● **Brief**
Lay out the lines of all the rows below as a single numbered list, skipping any blank lines. Leave out the pictures.

Items stored from a collection
○ ○ ○ ○
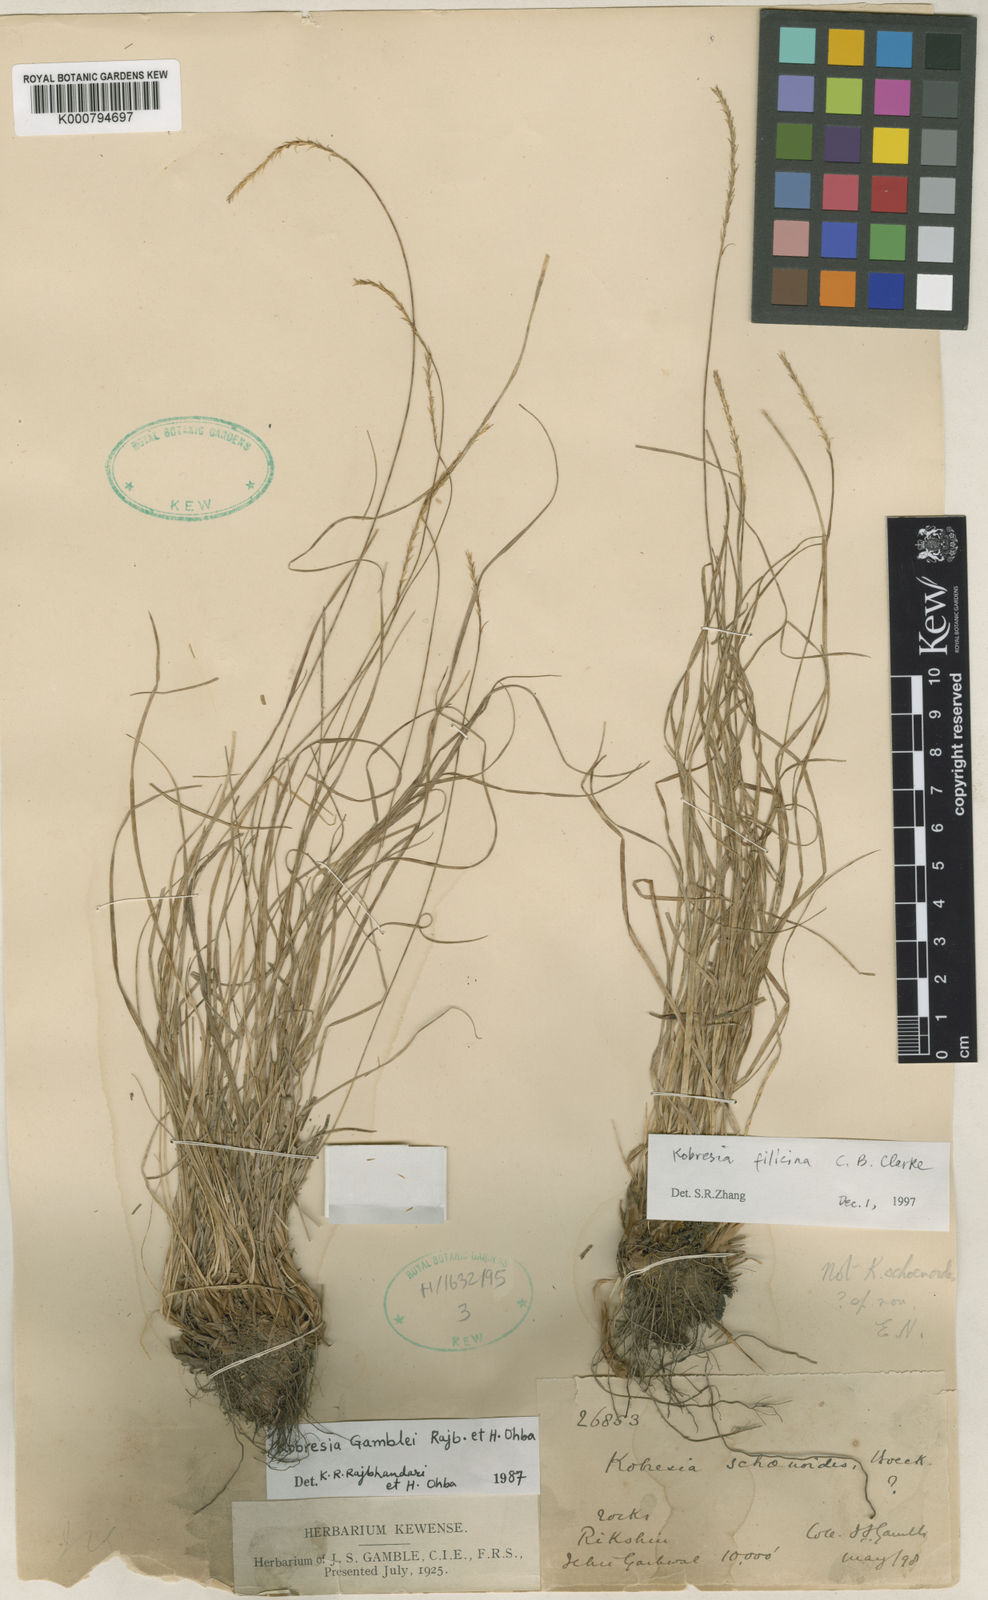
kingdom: Plantae
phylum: Tracheophyta
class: Liliopsida
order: Poales
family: Cyperaceae
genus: Carex
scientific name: Carex
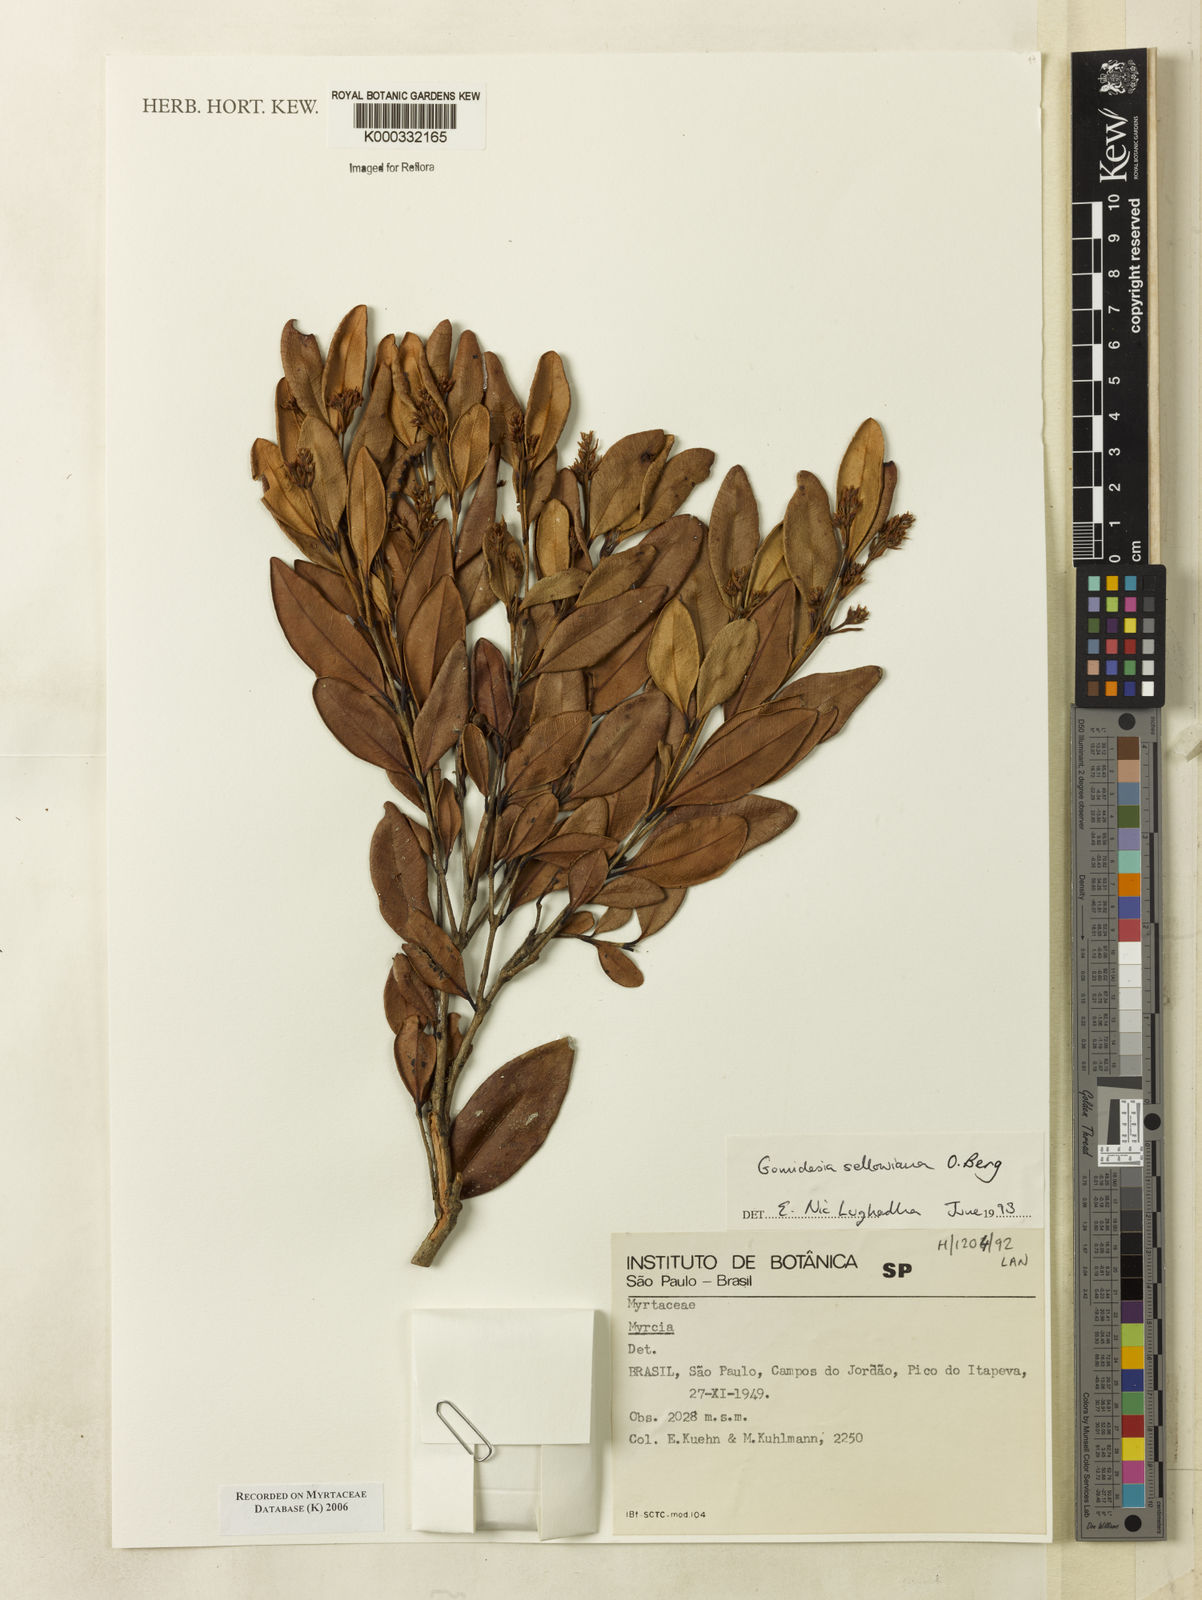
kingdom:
○ ○ ○ ○
● **Answer below**
1. kingdom: Plantae
2. phylum: Tracheophyta
3. class: Liliopsida
4. order: Poales
5. family: Cyperaceae
6. genus: Carex
7. scientific name: Carex
8. kingdom:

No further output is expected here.